You re-formatted and re-installed Vista just 2 days ago... and are still having the exact same issue?

Can you boot into SAFEMODE?

Regards. . .

jcgriff2

.


----------



## lalalakid (Sep 23, 2008)

Oh, sorry. Not Reformat, System Restored to two days ago(when it seems it was working perfectly fine, on the surface at least), to no avail.

I did boot into Safe Mode, but that error still came up. Doesn't seem like a Registry Problem, because i've used RegistryFix6 to clear up, problem still persist.


----------



## Bahamas (Sep 25, 2008)

try starting IE in safemode:

Start/AllPrograms/Accessories/System Tools/Internet Explorer (no add-ons)

if this works then u have an add-on thaz causing the problem


----------



## telwat (Jun 20, 2008)

lalalakid said:


> Hey guys,
> 
> I've recently encountered a problem which i've never experienced, nor heard of.
> 
> ...


You can try out commands or run programs in Taskmanager. First stop Explorer.


----------



## lalalakid (Sep 23, 2008)

Bahamas said:


> try starting IE in safemode:
> 
> Start/AllPrograms/Accessories/System Tools/Internet Explorer (no add-ons)
> 
> if this works then u have an add-on thaz causing the problem


It appears upon starting of my Computer, not upon starting IE.



> You can try out commands or run programs in Taskmanager. First stop Explorer.


Nope. It starts to not respond to Ctrl + Alt + Delete as well.


----------



## telwat (Jun 20, 2008)

Try Ctrl + Shift + Esc or rightclick Taskbar.
Boot up in "Safemote with Command prompt".
Boot up in Repair and do a System Restore


----------



## lalalakid (Sep 23, 2008)

System Restored to two days before, when it appeared to be working fine, to no avail.


----------



## jcgriff2 (Sep 30, 2007)

Instead of system restore - choose the system repair option. This will not affect your personal files.

JC

.


----------

[Saved data entries]
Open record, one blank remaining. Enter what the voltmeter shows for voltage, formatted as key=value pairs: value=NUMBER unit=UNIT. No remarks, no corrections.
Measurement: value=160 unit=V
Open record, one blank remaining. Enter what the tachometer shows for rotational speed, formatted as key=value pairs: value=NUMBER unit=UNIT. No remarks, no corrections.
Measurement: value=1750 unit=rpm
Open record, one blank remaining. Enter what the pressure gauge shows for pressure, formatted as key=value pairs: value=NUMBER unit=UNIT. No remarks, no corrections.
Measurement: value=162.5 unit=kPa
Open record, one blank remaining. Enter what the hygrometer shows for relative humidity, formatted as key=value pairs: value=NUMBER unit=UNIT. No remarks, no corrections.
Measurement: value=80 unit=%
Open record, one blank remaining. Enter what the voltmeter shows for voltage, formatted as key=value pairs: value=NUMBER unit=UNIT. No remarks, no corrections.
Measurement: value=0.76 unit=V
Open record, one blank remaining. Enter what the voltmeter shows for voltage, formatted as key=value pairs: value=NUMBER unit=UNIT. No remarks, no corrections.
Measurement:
---
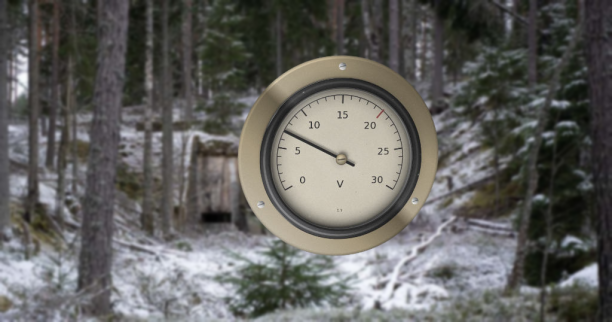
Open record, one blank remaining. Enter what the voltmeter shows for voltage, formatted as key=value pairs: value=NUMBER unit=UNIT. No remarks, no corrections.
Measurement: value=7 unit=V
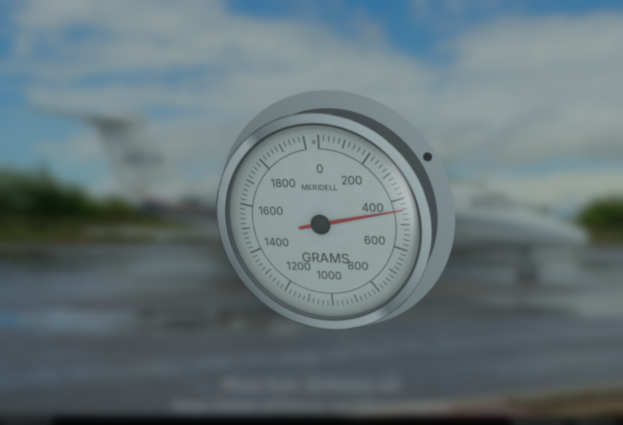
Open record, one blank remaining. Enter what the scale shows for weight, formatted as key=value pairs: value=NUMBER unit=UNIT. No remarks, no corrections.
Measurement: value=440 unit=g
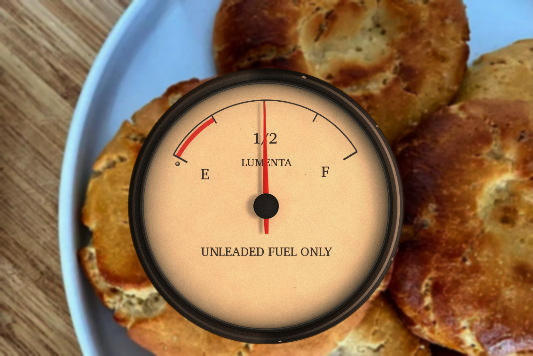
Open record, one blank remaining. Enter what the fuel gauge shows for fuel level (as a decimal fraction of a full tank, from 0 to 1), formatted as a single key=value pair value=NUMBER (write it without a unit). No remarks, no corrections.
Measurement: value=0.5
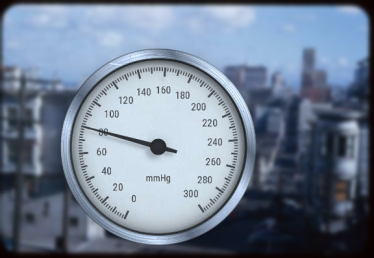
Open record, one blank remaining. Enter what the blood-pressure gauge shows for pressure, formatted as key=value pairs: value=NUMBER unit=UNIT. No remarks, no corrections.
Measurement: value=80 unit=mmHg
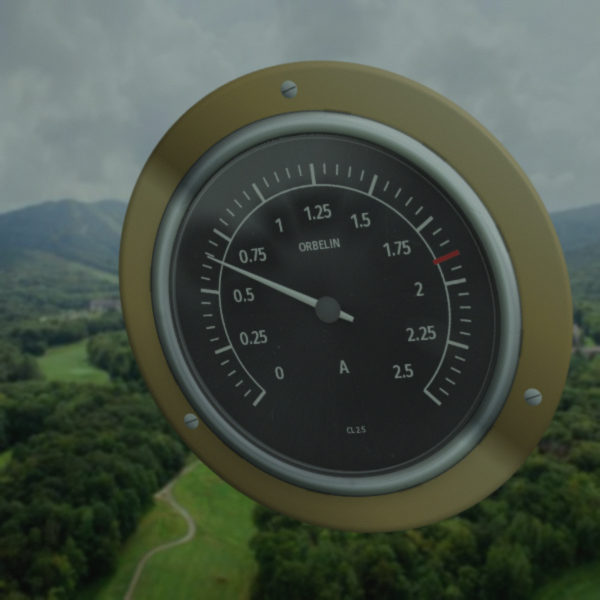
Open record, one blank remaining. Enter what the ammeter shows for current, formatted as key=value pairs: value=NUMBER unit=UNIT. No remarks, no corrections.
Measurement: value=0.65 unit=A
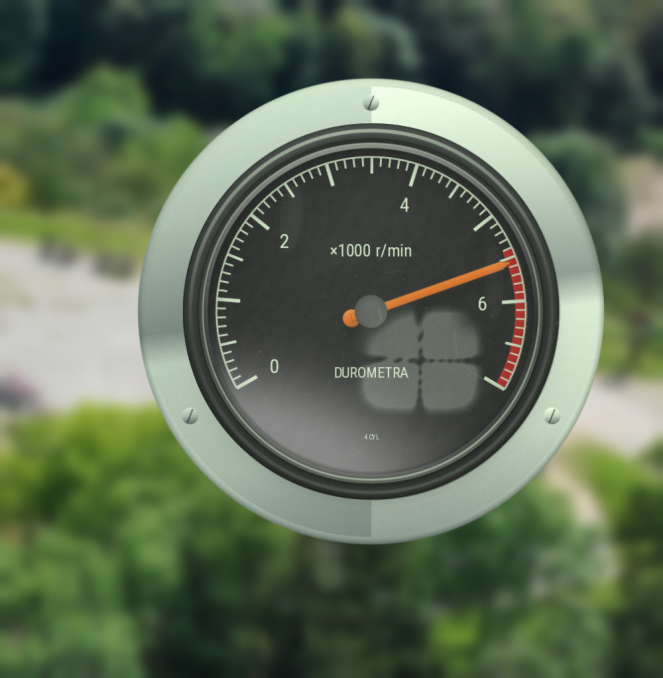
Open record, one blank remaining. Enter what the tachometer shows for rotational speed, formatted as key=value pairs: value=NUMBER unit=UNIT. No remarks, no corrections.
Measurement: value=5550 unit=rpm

*To do*:
a - In the forum thread, repeat the passage starting at "I did boot into" and ending at "problem still persist.".
b - Which usernames appear in the post headers of the forum thread? Give each name once.
c - In the forum thread, what does jcgriff2 say the system repair option will not affect?

*Outputs in order*:
a -
I did boot into Safe Mode, but that error still came up. Doesn't seem like a Registry Problem, because i've used RegistryFix6 to clear up, problem still persist.

b -
lalalakid
Bahamas
telwat
jcgriff2

c - Personal files.